Stored data entries:
★ ★ ★ ★ ★
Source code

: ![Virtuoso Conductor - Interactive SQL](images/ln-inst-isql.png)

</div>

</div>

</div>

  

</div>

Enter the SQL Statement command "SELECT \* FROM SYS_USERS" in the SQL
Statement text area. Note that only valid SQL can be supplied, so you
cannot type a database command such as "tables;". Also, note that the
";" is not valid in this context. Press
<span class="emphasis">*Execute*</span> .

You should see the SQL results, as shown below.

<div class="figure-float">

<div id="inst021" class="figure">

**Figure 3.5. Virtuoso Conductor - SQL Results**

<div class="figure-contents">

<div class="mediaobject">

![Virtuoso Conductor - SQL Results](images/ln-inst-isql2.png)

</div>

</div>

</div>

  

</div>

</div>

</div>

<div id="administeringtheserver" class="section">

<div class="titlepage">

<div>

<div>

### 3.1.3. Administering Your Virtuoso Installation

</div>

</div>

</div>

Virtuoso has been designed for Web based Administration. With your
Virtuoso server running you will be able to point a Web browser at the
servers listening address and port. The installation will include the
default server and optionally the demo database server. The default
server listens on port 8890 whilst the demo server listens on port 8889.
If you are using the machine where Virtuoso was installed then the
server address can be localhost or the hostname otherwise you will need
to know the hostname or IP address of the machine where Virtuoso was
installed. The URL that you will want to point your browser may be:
★ ★ ★ ★ ★
Turn each line of the listing above into an item of a numbered list, leaving out the blank lines.

1. Source code
2. : ![Virtuoso Conductor - Interactive SQL](images/ln-inst-isql.png)
3. </div>
4. </div>
5. </div>
6. </div>
7. Enter the SQL Statement command "SELECT \* FROM SYS_USERS" in the SQL
8. Statement text area. Note that only valid SQL can be supplied, so you
9. cannot type a database command such as "tables;". Also, note that the
10. ";" is not valid in this context. Press
11. <span class="emphasis">*Execute*</span> .
12. You should see the SQL results, as shown below.
13. <div class="figure-float">
14. <div id="inst021" class="figure">
15. **Figure 3.5. Virtuoso Conductor - SQL Results**
16. <div class="figure-contents">
17. <div class="mediaobject">
18. ![Virtuoso Conductor - SQL Results](images/ln-inst-isql2.png)
19. </div>
20. </div>
21. </div>
22. </div>
23. </div>
24. </div>
25. <div id="administeringtheserver" class="section">
26. <div class="titlepage">
27. <div>
28. <div>
29. ### 3.1.3. Administering Your Virtuoso Installation
30. </div>
31. </div>
32. </div>
33. Virtuoso has been designed for Web based Administration. With your
34. Virtuoso server running you will be able to point a Web browser at the
35. servers listening address and port. The installation will include the
36. default server and optionally the demo database server. The default
37. server listens on port 8890 whilst the demo server listens on port 8889.
38. If you are using the machine where Virtuoso was installed then the
39. server address can be localhost or the hostname otherwise you will need
40. to know the hostname or IP address of the machine where Virtuoso was
41. installed. The URL that you will want to point your browser may be:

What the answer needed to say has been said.